**Required action**:
Copy every one of the records below word for word, but leave the pictures out of your answer.

**Dataset extract**:
□ □ □ □ □ □ □

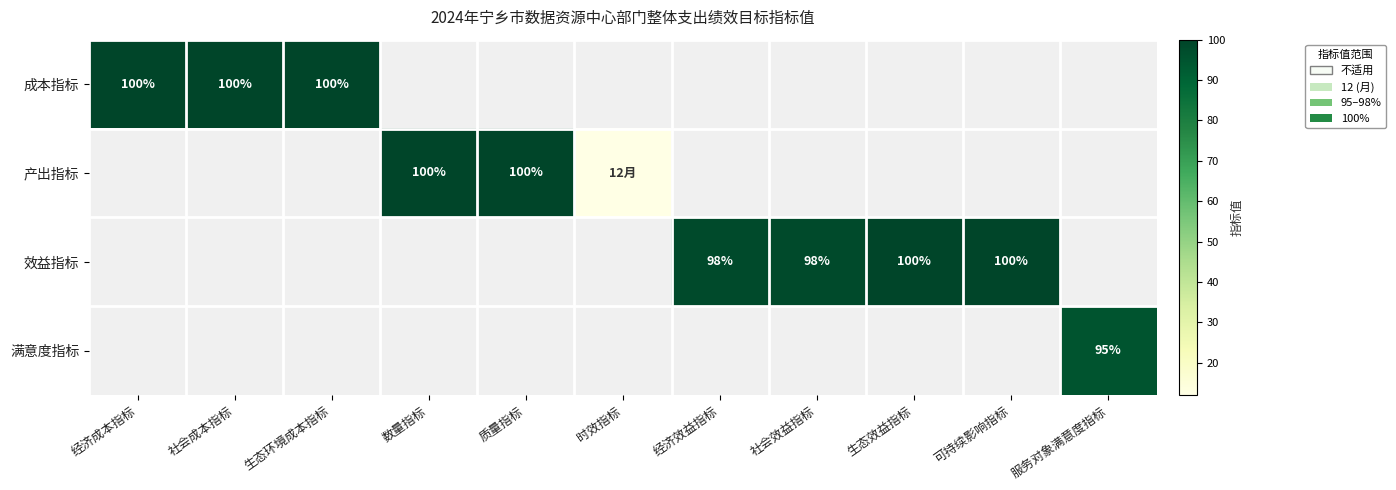

The value of 成本指标 at 经济成本指标 is 35. True or false?

False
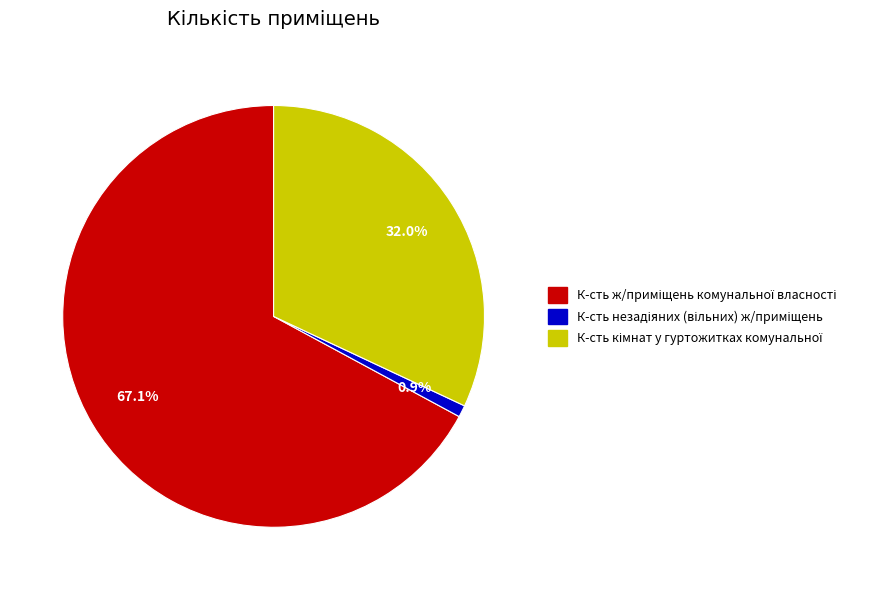

Is there any slice that represents more than half of the pie?

Yes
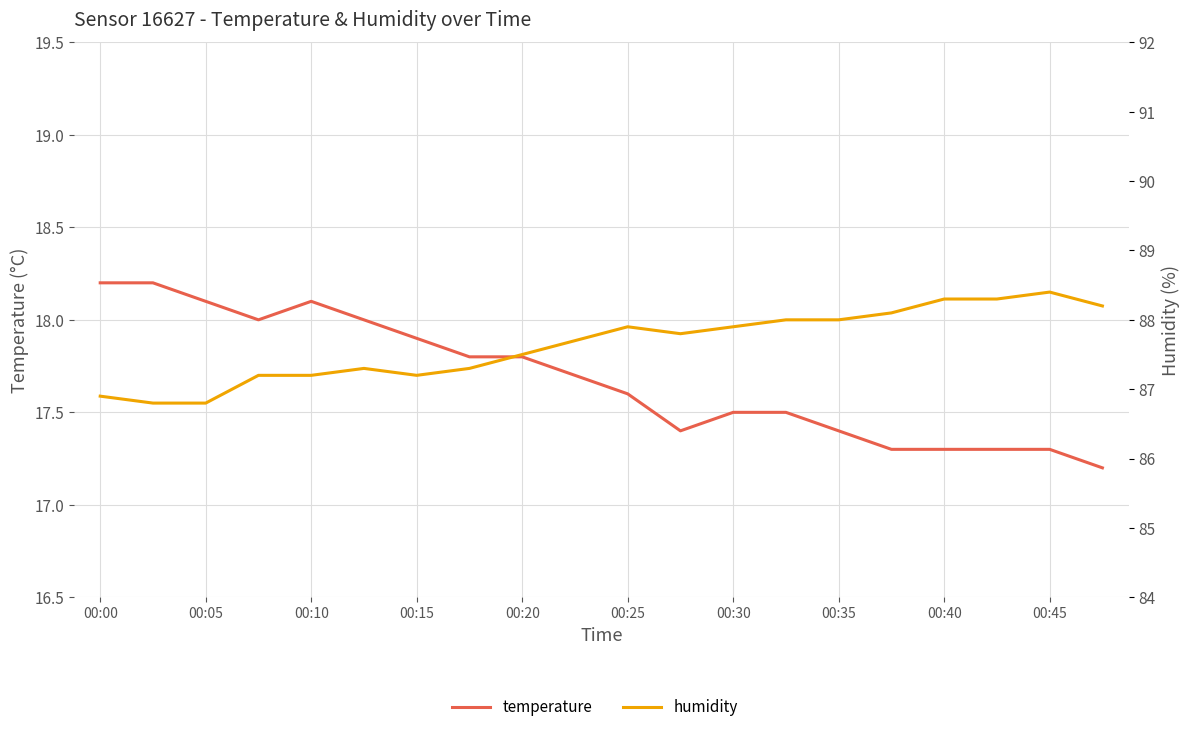

List the series in order of their overall mean, lowest first.

temperature, humidity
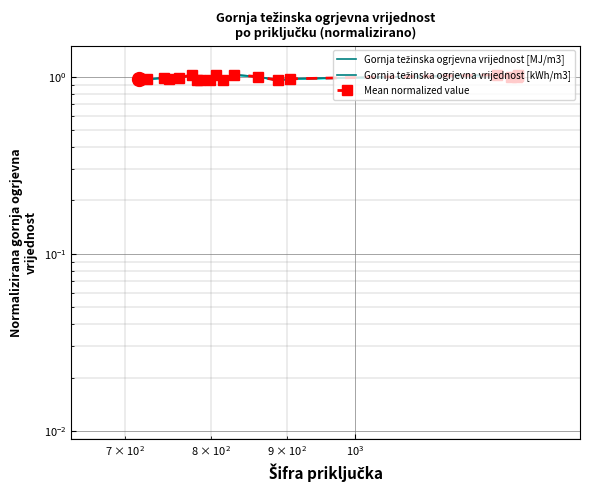

Count the number of data series in this chart.

3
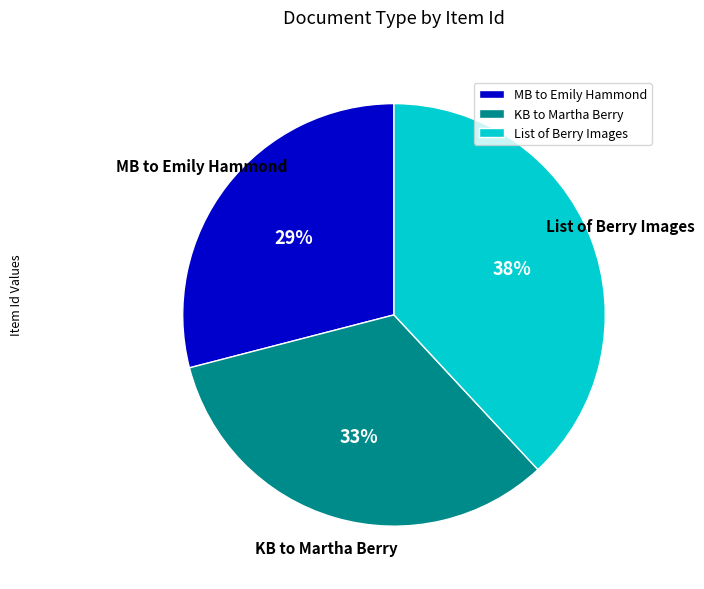

Is there any slice that represents more than half of the pie?

No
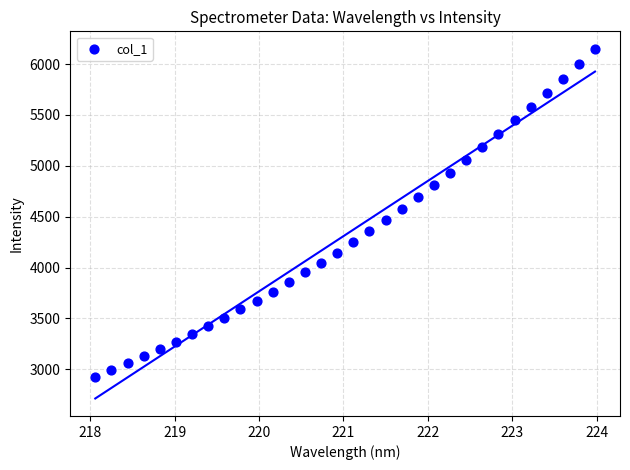

What is the range of X values (max minus min)?

5.9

□ □ □ □ □ □ □

**Expected output**:
The value of 成本指标 at 经济成本指标 is 35. True or false?

False

Is there any slice that represents more than half of the pie?

Yes

List the series in order of their overall mean, lowest first.

temperature, humidity

Count the number of data series in this chart.

3

Is there any slice that represents more than half of the pie?

No

What is the range of X values (max minus min)?

5.9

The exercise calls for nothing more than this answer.